Every gene requires a naturally occurring combination of DNA known as a promoter to code and produce a protein. Synpromics and UCL will develop synthetic promoters that can overcome nervous system gene mutations. Synthetic promoters are composed of DNA combinations not seen in nature.
The partners want to develop promoters that control the various kinds of nerve cell genes’ protein production. They will use Synpromics’ patented promoter-development platform in their work.
Promoters are basically switches that control genes’ production of proteins.

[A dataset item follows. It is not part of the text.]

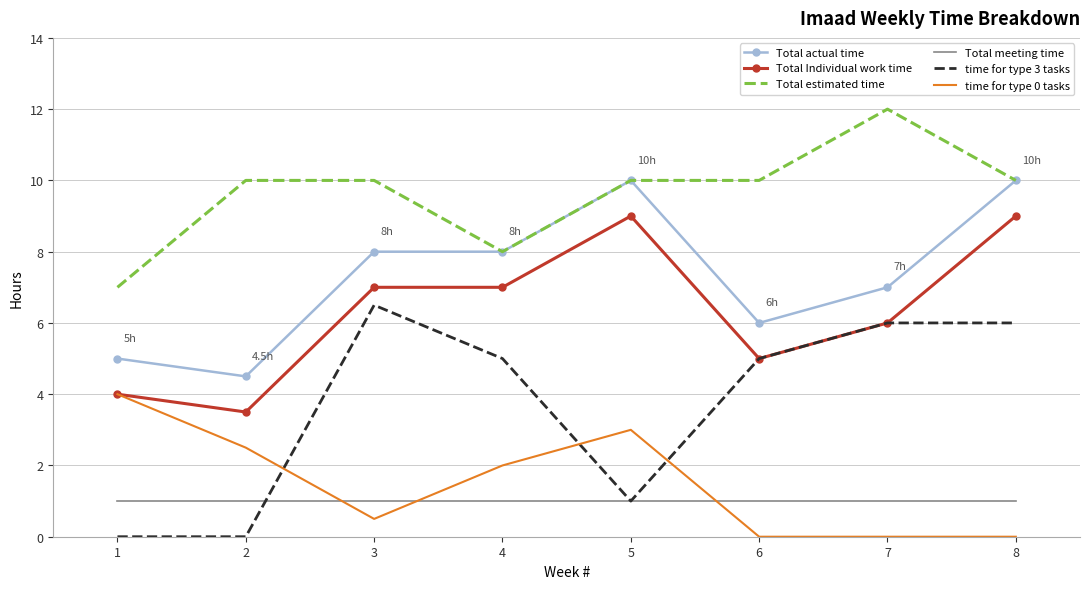

At which label is Total actual time closest to 7?

7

For the most part, scientists are unable to use natural promoters to create neurological disease therapies.
Because synthetic promoters have DNA sequences not found in nature, they have the ability to regulate genes’ activity, including protein production.
The gene switches that UCL will create will help it create a gene therapy for people who develop Parkinson’s when they’re fairly young.

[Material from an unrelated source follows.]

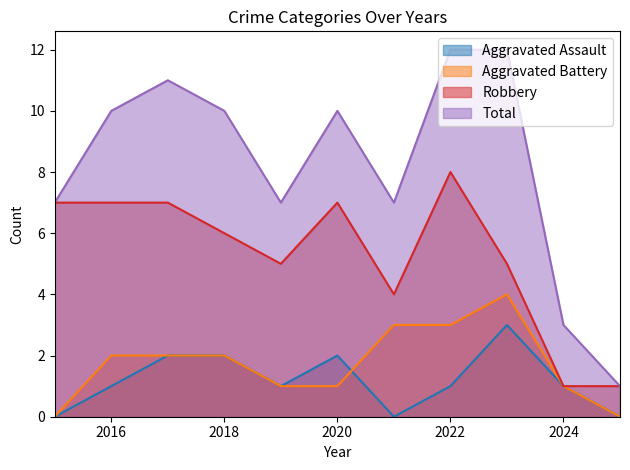

What is the approximate value of Total at 2018, to the nearest 10?

10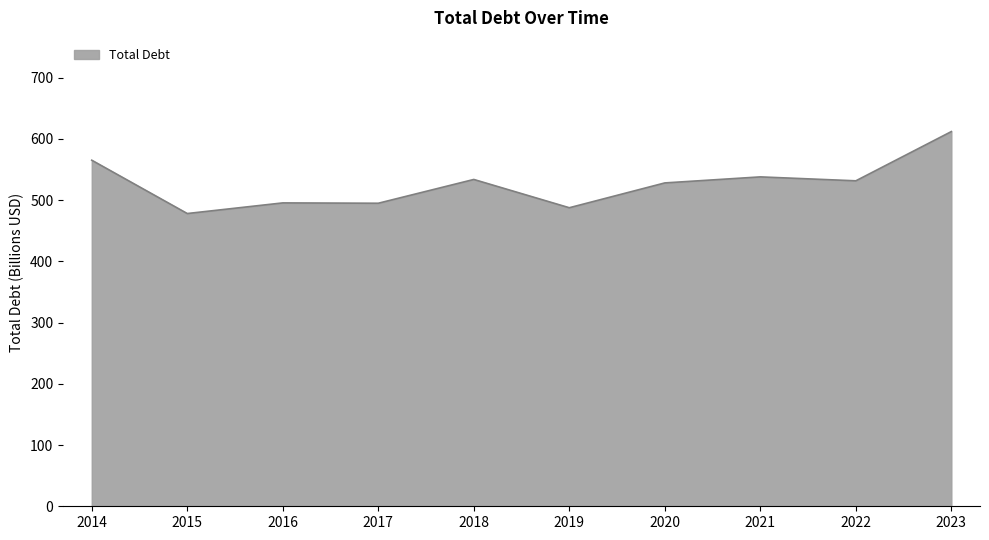

What is the sum of the values at 2020 and 2019?

1015.4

Between 10 and 20 percent of Parkinson’s patients are diagnosed before the age of 50. And half of this early-onset group are diagnosed before 40.
“Tightly controlling the therapeutic gene is an essential element in the development of any successful gene therapy, and Synpromics’ technology offers the best means to achieve that control,” Michael Roberts, the company’s founder and chief scientific officer, said in a press release.
“This collaboration will allow the company to develop a gene therapy approach for a largely unmet clinical need, where tight gene control is an absolute requirement,” he said. “It also gives us the opportunity to work with UCL, one of the few world-leading institutions actively developing novel gene-based therapies.”
The collaboration will last two years, with work equally split between Synpromics and UCL.
“We are delighted to be working with the leaders in gene control, Synpromics, to develop gene therapy for young-onset Parkinson’s disease,” said Simon Waddington of UCL’s Institute for Women’s Health. “Parkinson’s is the second most common untreatable progressive brain disease, and novel therapeutic approaches are required. This collaboration allows us to develop tailor-made gene therapy vectors for untreatable brain disorders.”